Jules Verne

Il faudrait, à cet homme, un certain temps pour franchir les cinq mille deux cents verstes (5,323 kilomètres) qui séparent Moscou d'Irkoutsk. Il devrait, pour traverser les rangs des rebelles et des envahisseurs, déployer à la fois un courage et une intelligence pour ainsi dire surhumains. Mais, avec de la tête et du coeur, on va loin!

«Trouverai-je cette tête et ce coeur?» se demandait le czar.

CHAPITRE III

MICHEL STROGOFF

La porte du cabinet impérial s'ouvrit bientôt, et l'huissier annonça le général Kissoff.

«Ce courrier? demanda vivement le czar.

--Il est là, sire, répondit le général Kissoff.

--Tu as trouvé l'homme qu'il fallait?

--J'ose en répondre à Votre Majesté.

--Il était de service au palais?

--Oui, sire.

--Tu le connais?

--Personnellement, et plusieurs fois il a rempli avec succès des missions difficiles.

--A l'étranger?

--En Sibérie même.

--D'où est-il?

--D'Omsk. C'est un Sibérien.

--Il a du sang-froid, de l'intelligence, du courage?

--Oui, sire, il a tout ce qu'il faut pour réussir là où d'autres échoueraient peut-être.

--Son âge?

--Trente ans.

--C'est un homme vigoureux?

--Sire, il peut supporter jusqu'aux dernières limites le froid, la faim, la soif, la fatigue.

--Il a un corps de fer?

--Oui, sire.

--Et un coeur?...

--Un coeur d'or.

--Il se nomme?...

--Michel Strogoff.

--Est-il prêt à partir?

--Il attend dans la salle des gardes les ordres de Votre Majesté.

--Qu'il vienne,» dit le czar.

Quelques instants plus tard, le courrier Michel Strogoff entrait dans le cabinet impérial.

Michel Strogoff était haut de taille, vigoureux, épaules larges, poitrine vaste. Sa tête puissante présentait les beaux caractères de la race caucasique.

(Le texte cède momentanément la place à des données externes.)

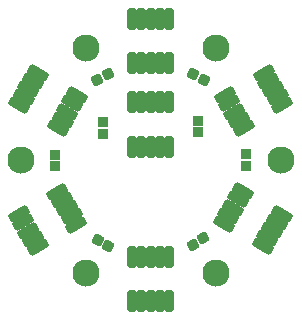
<source format=gts>
G04*
G04 #@! TF.GenerationSoftware,Altium Limited,Altium Designer,22.7.1 (60)*
G04*
G04 Layer_Color=8388736*
%FSLAX43Y43*%
%MOMM*%
G71*
G04*
G04 #@! TF.SameCoordinates,4835CE25-E48C-4DDB-B082-209FFF86AC7D*
G04*
G04*
G04 #@! TF.FilePolarity,Negative*
G04*
G01*
G75*
G04:AMPARAMS|DCode=14|XSize=1.8mm|YSize=0.85mm|CornerRadius=0.219mm|HoleSize=0mm|Usage=FLASHONLY|Rotation=90.000|XOffset=0mm|YOffset=0mm|HoleType=Round|Shape=RoundedRectangle|*
%AMROUNDEDRECTD14*
21,1,1.800,0.413,0,0,90.0*
21,1,1.363,0.850,0,0,90.0*
1,1,0.438,0.206,0.681*
1,1,0.438,0.206,-0.681*
1,1,0.438,-0.206,-0.681*
1,1,0.438,-0.206,0.681*
%
%ADD14ROUNDEDRECTD14*%
G04:AMPARAMS|DCode=15|XSize=1.8mm|YSize=0.85mm|CornerRadius=0.219mm|HoleSize=0mm|Usage=FLASHONLY|Rotation=30.000|XOffset=0mm|YOffset=0mm|HoleType=Round|Shape=RoundedRectangle|*
%AMROUNDEDRECTD15*
21,1,1.800,0.413,0,0,30.0*
21,1,1.363,0.850,0,0,30.0*
1,1,0.438,0.693,0.162*
1,1,0.438,-0.487,-0.519*
1,1,0.438,-0.693,-0.162*
1,1,0.438,0.487,0.519*
%
%ADD15ROUNDEDRECTD15*%
G04:AMPARAMS|DCode=16|XSize=1.8mm|YSize=0.85mm|CornerRadius=0.219mm|HoleSize=0mm|Usage=FLASHONLY|Rotation=330.000|XOffset=0mm|YOffset=0mm|HoleType=Round|Shape=RoundedRectangle|*
%AMROUNDEDRECTD16*
21,1,1.800,0.413,0,0,330.0*
21,1,1.363,0.850,0,0,330.0*
1,1,0.438,0.487,-0.519*
1,1,0.438,-0.693,0.162*
1,1,0.438,-0.487,0.519*
1,1,0.438,0.693,-0.162*
%
%ADD16ROUNDEDRECTD16*%
G04:AMPARAMS|DCode=17|XSize=0.91mm|YSize=0.9mm|CornerRadius=0.225mm|HoleSize=0mm|Usage=FLASHONLY|Rotation=212.000|XOffset=0mm|YOffset=0mm|HoleType=Round|Shape=RoundedRectangle|*
%AMROUNDEDRECTD17*
21,1,0.910,0.450,0,0,212.0*
21,1,0.460,0.900,0,0,212.0*
1,1,0.450,-0.314,0.069*
1,1,0.450,0.076,0.313*
1,1,0.450,0.314,-0.069*
1,1,0.450,-0.076,-0.313*
%
%ADD17ROUNDEDRECTD17*%
G04:AMPARAMS|DCode=18|XSize=0.91mm|YSize=0.9mm|CornerRadius=0.225mm|HoleSize=0mm|Usage=FLASHONLY|Rotation=90.000|XOffset=0mm|YOffset=0mm|HoleType=Round|Shape=RoundedRectangle|*
%AMROUNDEDRECTD18*
21,1,0.910,0.450,0,0,90.0*
21,1,0.460,0.900,0,0,90.0*
1,1,0.450,0.225,0.230*
1,1,0.450,0.225,-0.230*
1,1,0.450,-0.225,-0.230*
1,1,0.450,-0.225,0.230*
%
%ADD18ROUNDEDRECTD18*%
G04:AMPARAMS|DCode=19|XSize=0.91mm|YSize=0.9mm|CornerRadius=0.225mm|HoleSize=0mm|Usage=FLASHONLY|Rotation=150.000|XOffset=0mm|YOffset=0mm|HoleType=Round|Shape=RoundedRectangle|*
%AMROUNDEDRECTD19*
21,1,0.910,0.450,0,0,150.0*
21,1,0.460,0.900,0,0,150.0*
1,1,0.450,-0.087,0.310*
1,1,0.450,0.312,0.080*
1,1,0.450,0.087,-0.310*
1,1,0.450,-0.312,-0.080*
%
%ADD19ROUNDEDRECTD19*%
G04:AMPARAMS|DCode=20|XSize=0.91mm|YSize=0.9mm|CornerRadius=0.225mm|HoleSize=0mm|Usage=FLASHONLY|Rotation=210.000|XOffset=0mm|YOffset=0mm|HoleType=Round|Shape=RoundedRectangle|*
%AMROUNDEDRECTD20*
21,1,0.910,0.450,0,0,210.0*
21,1,0.460,0.900,0,0,210.0*
1,1,0.450,-0.312,0.080*
1,1,0.450,0.087,0.310*
1,1,0.450,0.312,-0.080*
1,1,0.450,-0.087,-0.310*
%
%ADD20ROUNDEDRECTD20*%
G04:AMPARAMS|DCode=21|XSize=0.91mm|YSize=0.9mm|CornerRadius=0.225mm|HoleSize=0mm|Usage=FLASHONLY|Rotation=329.000|XOffset=0mm|YOffset=0mm|HoleType=Round|Shape=RoundedRectangle|*
%AMROUNDEDRECTD21*
21,1,0.910,0.450,0,0,329.0*
21,1,0.460,0.900,0,0,329.0*
1,1,0.450,0.081,-0.311*
1,1,0.450,-0.313,-0.074*
1,1,0.450,-0.081,0.311*
1,1,0.450,0.313,0.074*
%
%ADD21ROUNDEDRECTD21*%
%ADD22C,2.300*%
D14*
X6700Y17890D02*
D03*
X8300Y17890D02*
D03*
X7500Y17890D02*
D03*
X9100Y17890D02*
D03*
X5900Y17890D02*
D03*
X9100Y14090D02*
D03*
X5900Y14090D02*
D03*
X7500Y14090D02*
D03*
X6700Y14090D02*
D03*
X8300Y14090D02*
D03*
X8300Y21150D02*
D03*
X6700D02*
D03*
X7500D02*
D03*
X5900Y21150D02*
D03*
X9100Y21150D02*
D03*
X5900Y24950D02*
D03*
X9100D02*
D03*
X7500D02*
D03*
X8300D02*
D03*
X6700D02*
D03*
X6700Y4800D02*
D03*
X8300Y4800D02*
D03*
X7500Y4800D02*
D03*
X9100D02*
D03*
X5900Y4800D02*
D03*
X9100Y1000D02*
D03*
X5900Y1000D02*
D03*
X7500Y1000D02*
D03*
X6700Y1000D02*
D03*
X8300Y1000D02*
D03*
D15*
X20Y9589D02*
D03*
X820Y8203D02*
D03*
X420Y8896D02*
D03*
X1220Y7511D02*
D03*
X-380Y10282D02*
D03*
X-2070Y5611D02*
D03*
X-3670Y8382D02*
D03*
X-2870Y6996D02*
D03*
X-3270Y7689D02*
D03*
X-2470Y6303D02*
D03*
X14980Y16392D02*
D03*
X14180Y17777D02*
D03*
X14580Y17084D02*
D03*
X13780Y18470D02*
D03*
X15380Y15699D02*
D03*
X17070Y20370D02*
D03*
X18670Y17599D02*
D03*
X17870Y18984D02*
D03*
X18270Y18292D02*
D03*
X17470Y19677D02*
D03*
D16*
X845Y17777D02*
D03*
X45Y16392D02*
D03*
X445Y17084D02*
D03*
X-355Y15699D02*
D03*
X1245Y18470D02*
D03*
X-3645Y17599D02*
D03*
X-2045Y20370D02*
D03*
X-2845Y18984D02*
D03*
X-2445Y19677D02*
D03*
X-3245Y18292D02*
D03*
X14098Y8257D02*
D03*
X14898Y9643D02*
D03*
X14498Y8950D02*
D03*
X15298Y10336D02*
D03*
X13698Y7564D02*
D03*
X18589Y8436D02*
D03*
X16989Y5664D02*
D03*
X17789Y7050D02*
D03*
X17389Y6357D02*
D03*
X18189Y7743D02*
D03*
D17*
X11133Y5808D02*
D03*
X11982Y6338D02*
D03*
D18*
X15575Y13475D02*
D03*
Y12475D02*
D03*
X-600Y12440D02*
D03*
X-600Y13440D02*
D03*
X3500Y15215D02*
D03*
X3500Y16215D02*
D03*
X11500Y16315D02*
D03*
Y15315D02*
D03*
D19*
X11123Y20250D02*
D03*
X11989Y19750D02*
D03*
D20*
X2999Y19750D02*
D03*
X3865Y20250D02*
D03*
D21*
X3872Y5683D02*
D03*
X3014Y6198D02*
D03*
D22*
X-3488Y12939D02*
D03*
X2021Y3397D02*
D03*
X13038Y3397D02*
D03*
X18547Y12939D02*
D03*
X13039Y22481D02*
D03*
X2021Y22481D02*
D03*
M02*

</source>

Ses membres, bien attachés, étaient autant de leviers, disposés mécaniquement pour le meilleur accomplissement des ouvrages de force. Ce beau et solide garçon, bien campé, bien planté, n'eût pas été facile à déplacer malgré lui, car, lorsqu'il avait posé ses deux pieds sur le sol, il semblait qu'ils s'y fussent enracinés. Sur sa tête, carrée du haut, large de front, se crépelait une chevelure abondante, qui s'échappait en boucles, quand il la coiffait de la casquette moscovite. Lorsque sa face, ordinairement pâle, venait à se modifier, c'était uniquement sous un battement plus rapide du coeur, sous l'influence d'une circulation plus vive qui lui envoyait la rougeur artérielle. Ses yeux étaient d'un bleu foncé, avec un regard droit, franc, inaltérable, et ils brillaient sous une arcade dont les muscles sourciliers, contractés faiblement, témoignaient d'un courage élevé, «ce courage sans colère des héros», suivant l'expression des physiologistes. Son nez puissant, large de narines, dominait une bouche symétrique avec les lèvres un peu saillantes de l'être généreux et bon.

Michel Strogoff avait le tempérament de l'homme décidé, qui prend rapidement son parti, qui ne se ronge pas les ongles dans l'incertitude, qui ne se gratte pas l'oreille dans le doute, qui ne piétine pas dans l'indécision. Sobre de gestes comme de paroles, il savait rester immobile comme un soldat devant son supérieur; mais, lorsqu'il marchait, son allure dénotait une grande aisance, une remarquable netteté de mouvements,--ce qui prouvait à la fois la confiance et la volonté vivace de son esprit. C'était un de ces hommes dont la main semble toujours «pleine des cheveux de l'occasion», figure un peu forcée, mais qui les peint d'un trait.

Michel Strogoff était vêtu d'un élégant uniforme militaire, qui se rapprochait de celui des officiers de chasseurs a cheval en campagne, bottes, éperons, pantalon demi-collant, pelisse bordée de fourrure et agrémentée de soutaches jaunes sur fond brun. Sur sa large poitrine brillaient une croix et plusieurs médailles.

Michel Strogoff appartenait au corps spécial des courriers du czar, et il avait rang d'officier parmi ces hommes d'élite. Ce qui se sentait particulièrement dans sa démarche, dans sa physionomie, dans toute sa personne, et ce que le czar reconnut sans peine, c'est qu'il était «un exécuteur d'ordres».